Filter Configuration #
You can instruct Replicant which data collections, tables, or files to replicate to best suit your replication strategy.
The filter configuration file #
The filter configuration file contains a set of filter rules. Replicant follows these rules while carrying out replication. You can filter tables, views, and queries.
There are sample filter configuration files for different source databases inside the filter
directory of your Arcion self-hosted download.

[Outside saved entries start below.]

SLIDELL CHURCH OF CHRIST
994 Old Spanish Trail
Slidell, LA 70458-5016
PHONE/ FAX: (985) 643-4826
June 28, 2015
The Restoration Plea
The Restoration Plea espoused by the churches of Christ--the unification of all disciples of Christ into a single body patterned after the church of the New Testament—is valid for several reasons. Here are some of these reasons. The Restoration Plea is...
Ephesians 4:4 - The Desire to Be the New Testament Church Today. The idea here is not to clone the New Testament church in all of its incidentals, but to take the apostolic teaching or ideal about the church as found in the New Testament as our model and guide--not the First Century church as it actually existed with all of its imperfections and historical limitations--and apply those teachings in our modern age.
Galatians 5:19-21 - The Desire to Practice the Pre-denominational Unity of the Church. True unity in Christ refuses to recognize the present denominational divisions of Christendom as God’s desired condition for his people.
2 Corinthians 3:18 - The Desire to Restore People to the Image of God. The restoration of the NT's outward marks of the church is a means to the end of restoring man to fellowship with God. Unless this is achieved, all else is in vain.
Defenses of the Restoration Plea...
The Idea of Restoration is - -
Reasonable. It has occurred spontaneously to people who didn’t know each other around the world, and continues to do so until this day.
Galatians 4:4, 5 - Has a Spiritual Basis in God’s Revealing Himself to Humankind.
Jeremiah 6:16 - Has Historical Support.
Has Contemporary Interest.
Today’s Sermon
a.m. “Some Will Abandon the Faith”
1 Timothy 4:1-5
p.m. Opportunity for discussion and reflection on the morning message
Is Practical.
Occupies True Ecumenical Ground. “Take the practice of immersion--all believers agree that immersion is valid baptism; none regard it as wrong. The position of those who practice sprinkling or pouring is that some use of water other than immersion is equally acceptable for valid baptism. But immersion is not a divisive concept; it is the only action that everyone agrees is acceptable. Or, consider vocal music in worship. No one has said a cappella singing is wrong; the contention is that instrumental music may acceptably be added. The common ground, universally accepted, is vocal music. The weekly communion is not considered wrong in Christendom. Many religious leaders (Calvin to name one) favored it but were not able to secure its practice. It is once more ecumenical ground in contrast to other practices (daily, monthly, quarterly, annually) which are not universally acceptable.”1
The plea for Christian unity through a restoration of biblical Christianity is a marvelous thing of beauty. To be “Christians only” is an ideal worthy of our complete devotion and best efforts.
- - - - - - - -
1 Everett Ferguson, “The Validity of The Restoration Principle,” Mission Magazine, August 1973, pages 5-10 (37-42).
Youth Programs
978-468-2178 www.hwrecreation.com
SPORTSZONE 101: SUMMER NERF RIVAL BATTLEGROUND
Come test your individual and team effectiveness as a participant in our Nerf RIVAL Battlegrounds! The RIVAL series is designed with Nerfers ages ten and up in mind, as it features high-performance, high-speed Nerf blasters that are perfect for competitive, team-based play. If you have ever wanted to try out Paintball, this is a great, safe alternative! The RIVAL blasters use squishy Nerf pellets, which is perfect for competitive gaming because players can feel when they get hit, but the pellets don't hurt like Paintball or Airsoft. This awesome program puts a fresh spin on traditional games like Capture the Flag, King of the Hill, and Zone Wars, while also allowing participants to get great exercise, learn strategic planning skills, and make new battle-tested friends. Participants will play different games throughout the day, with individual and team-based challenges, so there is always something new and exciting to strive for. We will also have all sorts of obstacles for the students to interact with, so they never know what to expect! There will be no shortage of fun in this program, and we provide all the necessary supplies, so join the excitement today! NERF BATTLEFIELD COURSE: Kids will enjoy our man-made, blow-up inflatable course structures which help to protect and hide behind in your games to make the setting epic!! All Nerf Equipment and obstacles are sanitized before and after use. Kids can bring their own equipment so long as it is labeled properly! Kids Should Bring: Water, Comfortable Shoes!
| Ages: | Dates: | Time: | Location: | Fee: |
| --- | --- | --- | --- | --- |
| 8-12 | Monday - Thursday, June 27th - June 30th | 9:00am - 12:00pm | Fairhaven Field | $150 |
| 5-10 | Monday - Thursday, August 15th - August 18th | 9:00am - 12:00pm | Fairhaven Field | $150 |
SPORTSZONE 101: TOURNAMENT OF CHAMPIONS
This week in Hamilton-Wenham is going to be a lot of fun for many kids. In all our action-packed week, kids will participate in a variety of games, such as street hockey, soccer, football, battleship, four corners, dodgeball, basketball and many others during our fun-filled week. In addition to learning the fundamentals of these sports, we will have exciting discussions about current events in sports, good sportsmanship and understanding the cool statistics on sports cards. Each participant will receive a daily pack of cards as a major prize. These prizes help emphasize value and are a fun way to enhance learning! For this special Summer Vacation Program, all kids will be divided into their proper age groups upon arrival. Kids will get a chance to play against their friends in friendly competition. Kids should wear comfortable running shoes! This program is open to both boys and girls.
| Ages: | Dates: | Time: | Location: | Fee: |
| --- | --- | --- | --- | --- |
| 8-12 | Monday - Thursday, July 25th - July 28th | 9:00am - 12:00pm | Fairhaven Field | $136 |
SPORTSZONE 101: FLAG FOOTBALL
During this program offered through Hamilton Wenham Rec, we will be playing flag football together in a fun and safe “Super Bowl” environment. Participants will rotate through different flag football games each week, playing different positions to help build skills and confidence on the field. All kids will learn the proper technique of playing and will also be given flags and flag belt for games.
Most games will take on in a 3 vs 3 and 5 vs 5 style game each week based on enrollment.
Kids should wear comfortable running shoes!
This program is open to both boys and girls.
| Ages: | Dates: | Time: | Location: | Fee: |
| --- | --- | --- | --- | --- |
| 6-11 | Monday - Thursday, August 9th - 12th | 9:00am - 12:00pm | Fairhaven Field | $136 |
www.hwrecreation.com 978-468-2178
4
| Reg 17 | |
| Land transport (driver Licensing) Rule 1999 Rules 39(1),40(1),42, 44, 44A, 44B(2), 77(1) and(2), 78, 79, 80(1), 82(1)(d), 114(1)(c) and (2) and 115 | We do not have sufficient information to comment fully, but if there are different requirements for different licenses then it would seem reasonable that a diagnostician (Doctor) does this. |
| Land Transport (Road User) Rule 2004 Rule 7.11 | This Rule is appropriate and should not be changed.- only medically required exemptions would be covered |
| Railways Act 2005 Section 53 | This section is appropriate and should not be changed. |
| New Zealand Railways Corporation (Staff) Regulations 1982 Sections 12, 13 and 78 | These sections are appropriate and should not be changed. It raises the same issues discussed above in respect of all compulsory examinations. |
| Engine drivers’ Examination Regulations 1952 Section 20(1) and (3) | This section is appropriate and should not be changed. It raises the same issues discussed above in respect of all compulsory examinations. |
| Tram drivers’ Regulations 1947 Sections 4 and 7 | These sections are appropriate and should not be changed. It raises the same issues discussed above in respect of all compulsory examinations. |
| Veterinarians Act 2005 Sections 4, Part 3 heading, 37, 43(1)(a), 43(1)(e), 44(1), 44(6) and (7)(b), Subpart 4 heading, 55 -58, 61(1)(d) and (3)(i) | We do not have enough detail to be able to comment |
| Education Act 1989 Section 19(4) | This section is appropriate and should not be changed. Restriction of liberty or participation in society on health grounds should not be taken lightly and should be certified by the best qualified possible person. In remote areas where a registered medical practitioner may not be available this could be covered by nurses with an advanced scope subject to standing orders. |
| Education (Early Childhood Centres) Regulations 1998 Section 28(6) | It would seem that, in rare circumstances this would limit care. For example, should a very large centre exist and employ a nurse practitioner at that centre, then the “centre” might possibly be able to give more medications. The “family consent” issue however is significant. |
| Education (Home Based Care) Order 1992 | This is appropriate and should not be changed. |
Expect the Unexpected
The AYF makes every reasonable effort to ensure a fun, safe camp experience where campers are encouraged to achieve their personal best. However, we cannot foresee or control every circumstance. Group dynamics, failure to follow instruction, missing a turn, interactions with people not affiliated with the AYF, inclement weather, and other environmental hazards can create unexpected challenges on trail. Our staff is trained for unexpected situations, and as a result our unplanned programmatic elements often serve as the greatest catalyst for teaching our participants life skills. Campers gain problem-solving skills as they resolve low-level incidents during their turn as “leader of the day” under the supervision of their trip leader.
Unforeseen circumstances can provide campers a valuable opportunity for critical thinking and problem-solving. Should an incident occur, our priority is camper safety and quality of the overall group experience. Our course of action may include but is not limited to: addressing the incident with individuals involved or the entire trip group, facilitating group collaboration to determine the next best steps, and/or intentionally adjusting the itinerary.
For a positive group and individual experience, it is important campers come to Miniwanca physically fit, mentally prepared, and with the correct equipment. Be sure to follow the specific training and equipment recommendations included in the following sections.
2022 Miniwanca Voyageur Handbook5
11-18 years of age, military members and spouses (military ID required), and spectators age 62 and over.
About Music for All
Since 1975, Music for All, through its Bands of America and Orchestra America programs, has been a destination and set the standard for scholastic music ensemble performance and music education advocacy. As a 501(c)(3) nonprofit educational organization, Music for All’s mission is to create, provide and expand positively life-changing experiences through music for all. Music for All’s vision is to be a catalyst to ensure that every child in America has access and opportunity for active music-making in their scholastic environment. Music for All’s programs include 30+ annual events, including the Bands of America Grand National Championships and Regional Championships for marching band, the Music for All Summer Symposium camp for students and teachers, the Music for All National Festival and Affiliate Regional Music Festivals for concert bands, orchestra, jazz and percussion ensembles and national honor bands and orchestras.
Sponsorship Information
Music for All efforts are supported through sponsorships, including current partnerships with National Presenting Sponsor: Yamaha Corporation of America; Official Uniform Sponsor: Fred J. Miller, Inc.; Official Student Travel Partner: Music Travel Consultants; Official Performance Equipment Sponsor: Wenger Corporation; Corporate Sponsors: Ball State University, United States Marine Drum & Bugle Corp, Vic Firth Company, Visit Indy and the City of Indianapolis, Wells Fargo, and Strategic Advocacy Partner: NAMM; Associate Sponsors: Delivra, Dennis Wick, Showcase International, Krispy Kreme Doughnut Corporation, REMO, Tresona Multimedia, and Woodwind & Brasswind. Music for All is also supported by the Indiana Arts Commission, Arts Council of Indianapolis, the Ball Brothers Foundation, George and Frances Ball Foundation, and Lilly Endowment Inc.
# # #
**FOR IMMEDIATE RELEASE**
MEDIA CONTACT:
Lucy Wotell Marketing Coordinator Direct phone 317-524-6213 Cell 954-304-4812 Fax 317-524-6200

The following configuration parameters are available that you can use to lay out your filters:
allow
#
What database, collections, or documents to replicate. allow
marks the entry point of the filter configuration file. You can specify the following parameters under allow
:
catalog
- The source catalog which needs to be replicated. Note that if a source system supports the concept of catalogs or databases, then you need to specify this configuration and its value should be the same as the database configuration value specified in the source system’s connection configuration file.
schema
- The source database schema that needs to be replicated. Each schema must have a separate entry.
types
-
The data type(s) to be replicated from the source catalog
catalog
enclosed in square brackets. Arcion Replicant supports the following types:TABLE
VIEW
QUERY
You can specify multiple data types.
allow
-
The entrypoint to define what collections or tables from
catalog
gets replicated. It has the following parameters available: TABLE_NAME
-
Specify the collection or table names that should be replicated from
catalog
. Note that each collection within the database must be a separate entry. allow
-
A list of columns in the table
TABLE_NAME
. These columns undergo replication. If you don't specify anything, Replicant replicates all columns. conditions
- A predicate for filtering the data while extracting from the source. If the source system supports SQL, you can specify the exact SQL predicate that Replicant uses while extracting data. Please note that Replicant executes the same predicate on both the source and target systems to achieve end-to-end filtering of data during replication.
src-conditions
-
Sometimes source and target systems support a different query language and a different mechanism to specify predicates. For example, source Oracle supporting SQL predicates while MongoDB supporting JSON predicates. In that case, you must specify the same filtering condition in both languages in
src-conditions
anddst-conditions
for the source and target systems respectively. dst-conditions
-
Same as
src-conditions
. allow-update-any
[v20.05.12.3]- This option applies to realtime (CDC-based) replication. It contains a list of columns. Replicant publishes update operations on this table only if any of the columns you specify here have been modified. Replicant looks for modifications in the UPDATE logs it receives from the source system.
allow-update-all
[v20.05.12.3]- This option applies to realtime (CDC-based) replication. It contains a list of columns. Replicant publishes update operations on this table only if all of the columns you specify here have been modified. Replicant looks for modifications in the UPDATE logs it receives from the source system.
Important: We recommend that you create an index on the target table columns when those columns are part of dst-conditions
.
Run Replicant #
After you have a filter file ready, run Replicant with the --filter
option, providing it the path to the filter file. For example:
./bin/replicant full \
conf/conn/oracle_src.yaml conf/conn/databricks.yaml \
--extractor conf/src/oracle.yaml \
--applier conf/dst/databricks.yaml \
--filter filter/oracle_filter.yaml \
Filter queries #
If you replicate source queries, you must whitelist them in the filter file. To do so, include the special tag QUERY
inside your filter types
list. The QUERY
tag instructs Replicant to allow all the queries under that specific catalog or schema. For example:
allow:
- schema: "tpch"
types: [QUERY]
If the filter types
list contains any other type besides QUERY
, you must explicitly specify the logical names under the allow
field. You define these logical names in the src-queries
configuration file as MACRO_NAME
and QUERY_NAME
. For example, the following sample specifies the ng_test_tbd_sql
query and the tables under the allow
field.
allow:
- schema : "tpch"
types: [TABLE, QUERY]
nation:
region:
ng_test_tbd_sql:
supplier: